Somehow I finally managed to understand what philosophy is about. It isn't just people asking abstract questions because they had the leisure to do so. It is grounded in the historical conditions of each philosopher's time. The frustrations, anxieties, and curiosities that shaped each major figure were consequences of earlier historical periods. Often we see large swings between opposing tendencies, such as romanticism and liberalism. At other times, we see persistent threads running across centuries, such as humanism from the Renaissance to the modern era. With each stage, ideas become more refined and nuanced, as in the progression from Descartes to Locke.
Although off-topic, one of my favorite parts was understanding the Scientific Revolution and how it led to Newton's theories of motion. How was acceleration scientifically observed? Galileo performed experiments which formed the first questions on kinetics, relating acceleration to time. He did so by rolling a ball on an incline platform and measuring the time and distance it took for different angles of inclination.

Neurobiology of Learning and Memory
This textbook offers a spectacle into how memory operates at the psychological, cellular, and systems levels. It also shows how those mechanisms give rise to learning.
Part I
What is learning and memory? The book first introduces learning and memory from a psychological standpoint. Historically, before highly advanced tools existed, memory was studied behaviorally. For example, patients were asked to memorize arbitrary word lists and later recall them. Performance is quantified by the fraction of correctly recalled items.
A central insight is that memory itself is not directly observable. It can only be inferred from behavior. Neurobiology's task is to connect behaviors to the structures in the brain.
Where do we start in the brain? The fundamental building block of memory: synapses. They are the areas between connecting neurons that encode memory. Why is brain memory so special? Because we can fluidly form memories and experiences based on what is important. Synaptic plasticity refers to the ability of these connections to change based on activity. Without plasticity, learning and memory would be impossible, as experiences could not modify neural circuits.

At the molecular level, the book describes how glutamate, the brain's main neurotransmitter, mediates synaptic transmission. When glutamate binds to AMPA receptors, it triggers genomic signaling cascades. Through NMDA receptors and calcium ions, these cascades lead to long-term strengthening of synapses (e.g., increased AMPA receptor density and stronger dendrites). And that's how we memorize things!
Part II
I don't remember much about part 2, except a few cool concepts/ideas here and there. Among them is that recall destabilizes memory. Every act of retrieval temporarily renders a memory trace labile, requiring a process called reconsolidation, which depends on protein synthesis. When retrieval events are appropriately spaced allowing reconsolidation to complete, memory strength increases. This explains why spaced repetition is more effective than massed practice!
Part III
The final section shifts from synapses to neural systems: aka whole subcomponents of the brain ingesting particular stimuli, gathering relevant context, and sending an action command to the motor neurons. A major focus is the hippocampus, which supports episodic memory. According to the indexing theory, the hippocampus does not store detailed memories itself. Instead, it acts as an address system that links together distributed cortical representations. Pretty neat!

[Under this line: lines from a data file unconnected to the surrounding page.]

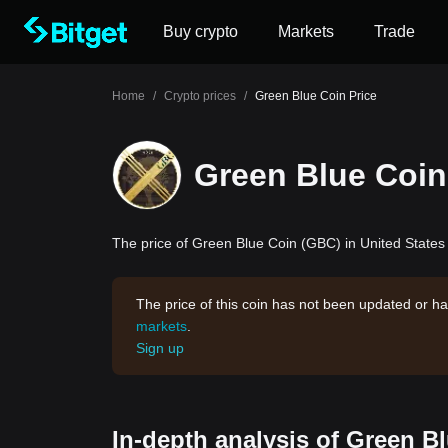
Buy crypto
Markets
Trade
Home
/
Crypto prices
/
Green Blue Coin Price
Green Blue Coin
The price of Green Blue Coin (GBC) in United States 
The price of this coin has not been updated or ha
markets
.
Sign up
In-depth analysis of Green B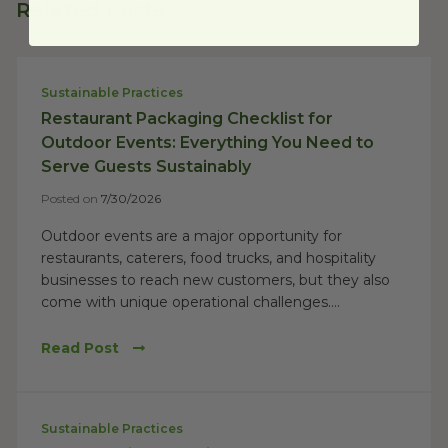
Related Posts
Sustainable Practices
Restaurant Packaging Checklist for
Outdoor Events: Everything You Need to
Serve Guests Sustainably
Posted on
7/30/2026
Outdoor events are a major opportunity for
restaurants, caterers, food trucks, and hospitality
businesses to reach new customers, but they also
come with unique operational challenges....
Read Post
Sustainable Practices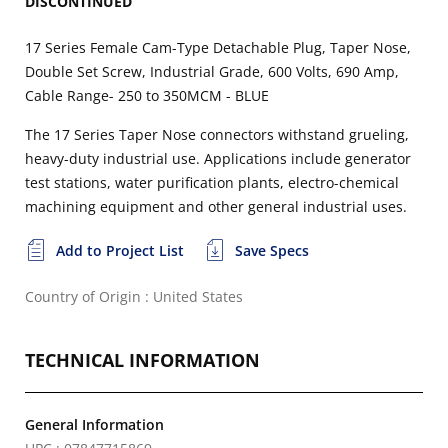
DISCONTINUED
17 Series Female Cam-Type Detachable Plug, Taper Nose,
Double Set Screw, Industrial Grade, 600 Volts, 690 Amp,
Cable Range- 250 to 350MCM - BLUE
The 17 Series Taper Nose connectors withstand grueling,
heavy-duty industrial use. Applications include generator
test stations, water purification plants, electro-chemical
machining equipment and other general industrial uses.
Add to Project List
Save Specs
Country of Origin : United States
TECHNICAL INFORMATION
General Information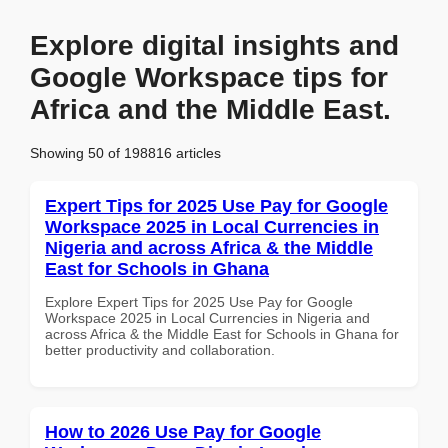
Explore digital insights and
Google Workspace tips for
Africa and the Middle East.
Showing 50 of 198816 articles
Expert Tips for 2025 Use Pay for Google
Workspace 2025 in Local Currencies in
Nigeria and across Africa & the Middle
East for Schools in Ghana
Explore Expert Tips for 2025 Use Pay for Google
Workspace 2025 in Local Currencies in Nigeria and
across Africa & the Middle East for Schools in Ghana for
better productivity and collaboration.
How to 2026 Use Pay for Google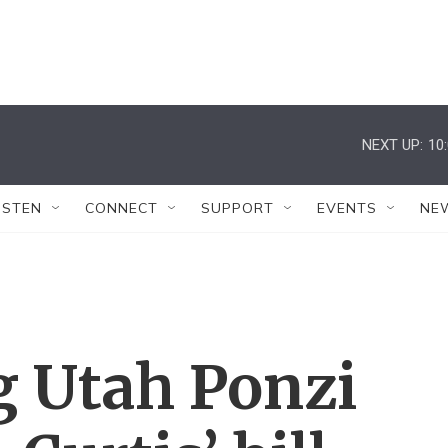
NEXT UP:
10
ISTEN
CONNECT
SUPPORT
EVENTS
NE
g Utah Ponzi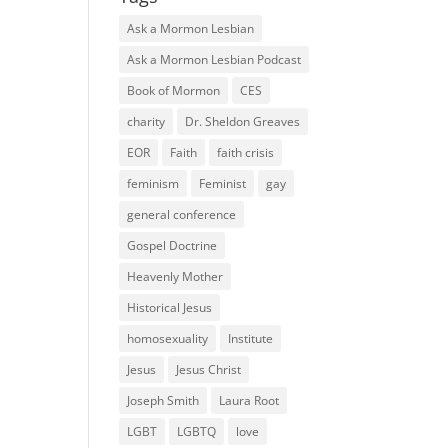
Ask a Mormon Lesbian
Ask a Mormon Lesbian Podcast
Book of Mormon
CES
charity
Dr. Sheldon Greaves
EOR
Faith
faith crisis
feminism
Feminist
gay
general conference
Gospel Doctrine
Heavenly Mother
Historical Jesus
homosexuality
Institute
Jesus
Jesus Christ
Joseph Smith
Laura Root
LGBT
LGBTQ
love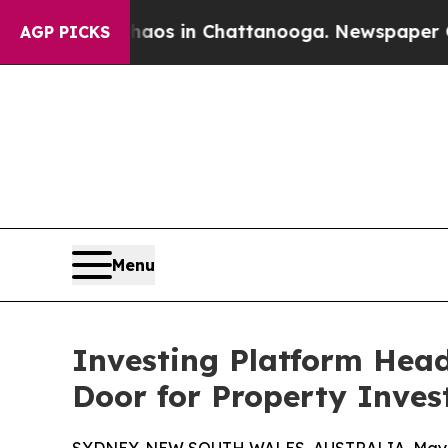
llapse
Chaos in Chattanooga. Newspaper Owner Ca
AGP PICKS
Menu
Investing Platform Hea
Door for Property Inves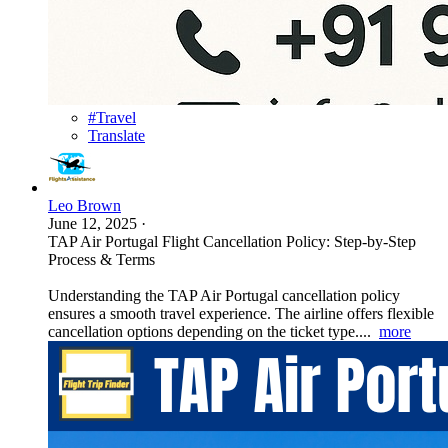
#Travel
Translate
Leo Brown
June 12, 2025
·
TAP Air Portugal Flight Cancellation Policy: Step-by-Step
Process & Terms
Understanding the TAP Air Portugal cancellation policy
ensures a smooth travel experience. The airline offers flexible
cancellation options depending on the ticket type....
more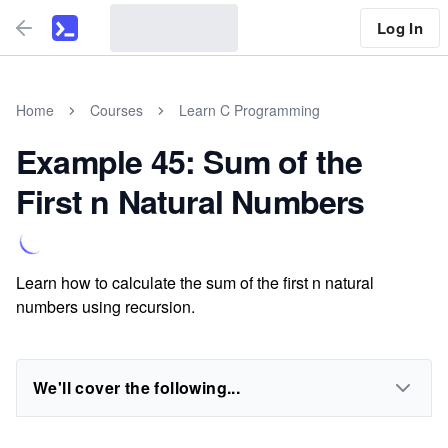
Log In
Home
Courses
Learn C Programming
Example 45: Sum of the
First n Natural Numbers
Learn how to calculate the sum of the first n natural
numbers using recursion.
We'll cover the following...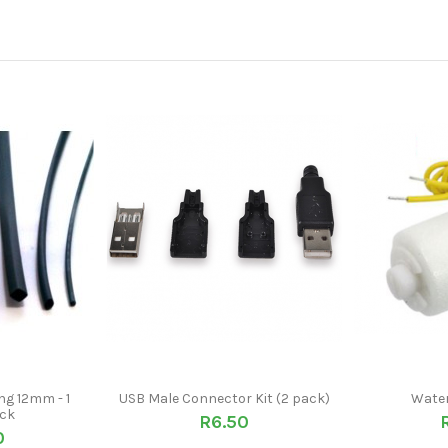
ng 12mm - 1
USB Male Connector Kit (2 pack)
Water
ack
R6.50
0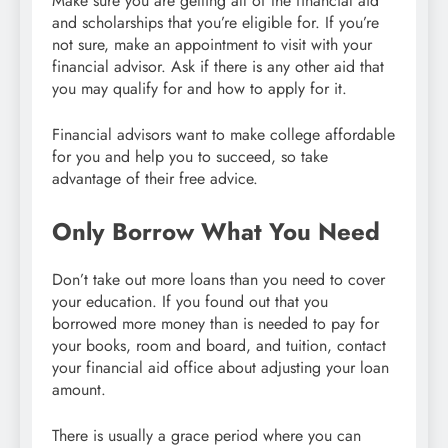
Make sure you are getting all of the financial aid
and scholarships that you’re eligible for. If you’re
not sure, make an appointment to visit with your
financial advisor. Ask if there is any other aid that
you may qualify for and how to apply for it.
Financial advisors want to make college affordable
for you and help you to succeed, so take
advantage of their free advice.
Only Borrow What You Need
Don’t take out more loans than you need to cover
your education. If you found out that you
borrowed more money than is needed to pay for
your books, room and board, and tuition, contact
your financial aid office about adjusting your loan
amount.
There is usually a grace period where you can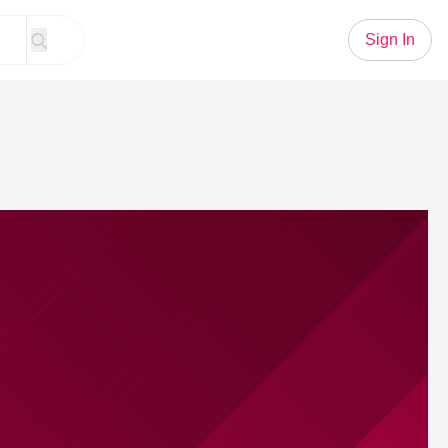
Sign In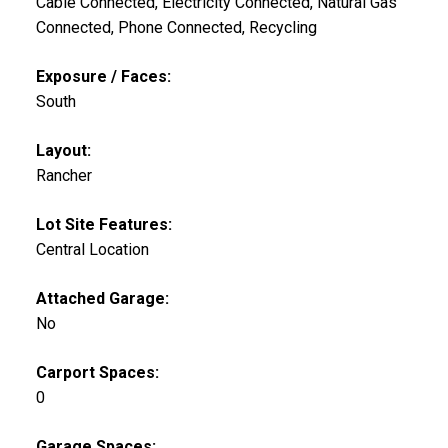
Cable Connected, Electricity Connected, Natural Gas
Connected, Phone Connected, Recycling
Exposure / Faces:
South
Layout:
Rancher
Lot Site Features:
Central Location
Attached Garage:
No
Carport Spaces:
0
Garage Spaces: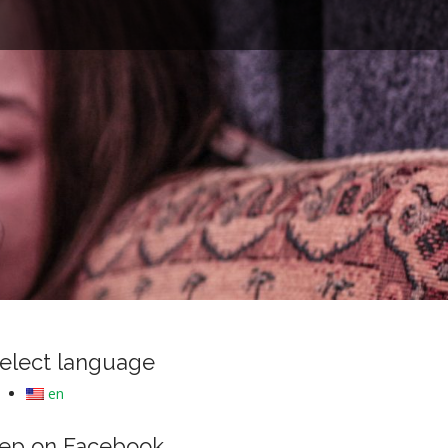
e
elect language
en
ep on Facebook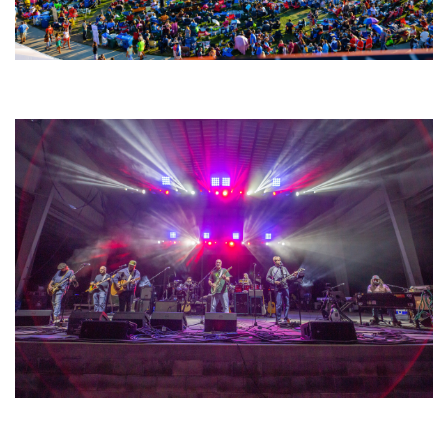
Unity Christian Music Festival returns to Muskegon today with who’s who
lineup
Hoxeyville Skies aims to resurrect Hoxey spirit with Grahame Lesh,
Michigan favorites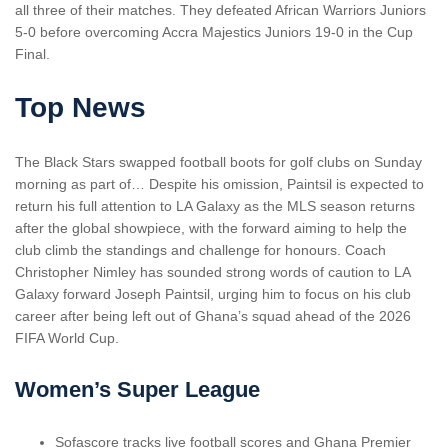
all three of their matches. They defeated African Warriors Juniors
5-0 before overcoming Accra Majestics Juniors 19-0 in the Cup
Final.
Top News
The Black Stars swapped football boots for golf clubs on Sunday
morning as part of… Despite his omission, Paintsil is expected to
return his full attention to LA Galaxy as the MLS season returns
after the global showpiece, with the forward aiming to help the
club climb the standings and challenge for honours. Coach
Christopher Nimley has sounded strong words of caution to LA
Galaxy forward Joseph Paintsil, urging him to focus on his club
career after being left out of Ghana’s squad ahead of the 2026
FIFA World Cup.
Women’s Super League
Sofascore tracks live football scores and Ghana Premier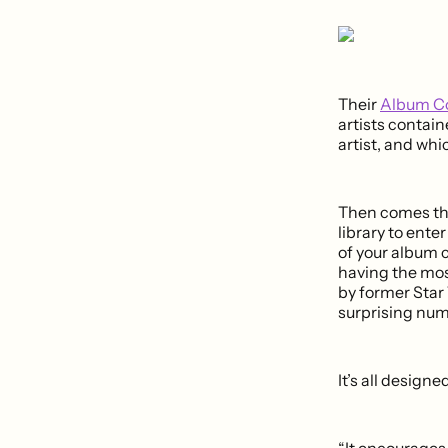
Their
Album Co
artists contai
artist, and whi
Then comes the
library to ente
of your album 
having the mos
by former Star
surprising num
It’s all design
“It encourages 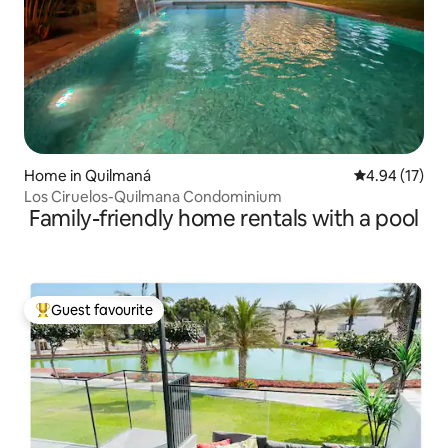
Home in Quilmaná
4.94 out of 5
4.94 (17)
Los Ciruelos-Quilmana Condominium
Family-friendly home rentals with a pool
Guest favourite
Top guest favourite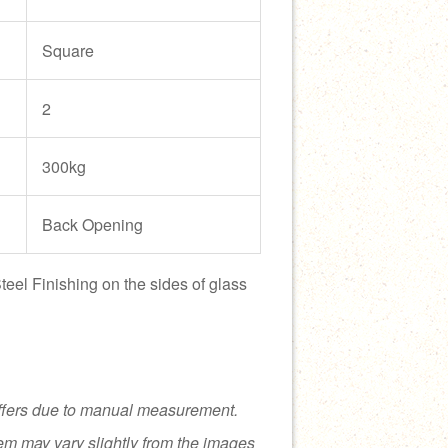
Square
2
300kg
Back Opening
teel Finishing on the sides of glass
ffers due to manual measurement.
tem may vary slightly from the images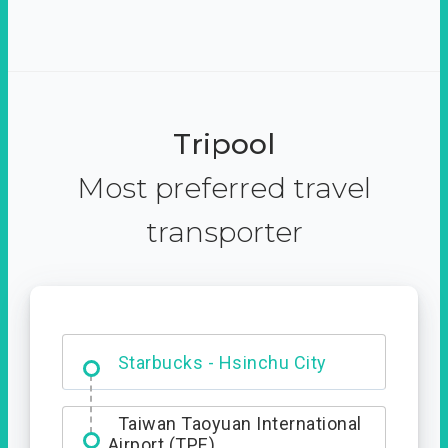
Tripool
Most preferred travel
transporter
Dabajian Mountain trail
Entrance
Starbucks - Hsinchu City
Taiwan Taoyuan International
Airport (TPE)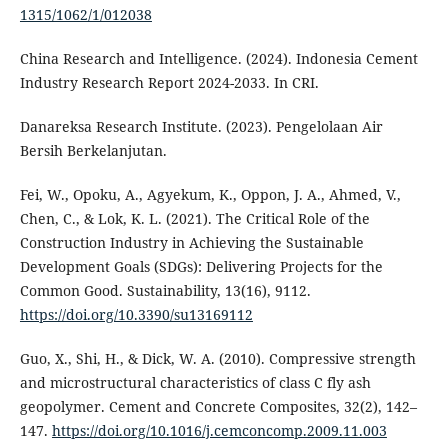
1315/1062/1/012038
China Research and Intelligence. (2024). Indonesia Cement
Industry Research Report 2024-2033. In CRI.
Danareksa Research Institute. (2023). Pengelolaan Air
Bersih Berkelanjutan.
Fei, W., Opoku, A., Agyekum, K., Oppon, J. A., Ahmed, V.,
Chen, C., & Lok, K. L. (2021). The Critical Role of the
Construction Industry in Achieving the Sustainable
Development Goals (SDGs): Delivering Projects for the
Common Good. Sustainability, 13(16), 9112.
https://doi.org/10.3390/su13169112
Guo, X., Shi, H., & Dick, W. A. (2010). Compressive strength
and microstructural characteristics of class C fly ash
geopolymer. Cement and Concrete Composites, 32(2), 142–
147.
https://doi.org/10.1016/j.cemconcomp.2009.11.003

The book talked about how actions are created. The striatum, located within the basal ganglia, functions as a gate between cortical representations and motor systems, selecting which action plans are expressed.
The final chapter examines the fear system. Like Pavlovian conditioning, the lateral and basal amygdala integrate conditioned stimuli, unconditioned stimuli, and contextual information (often supplied via the hippocampus). These signals drive defensive responses to the motor neurons.
Overall, this book was so fascinating and dove into so much technical depth. The clinical experiments performed on humans and animals (mostly rats :( ), were so painstakingly detail-oriented. It makes me realize how much we underestimate scientific, natural procedures.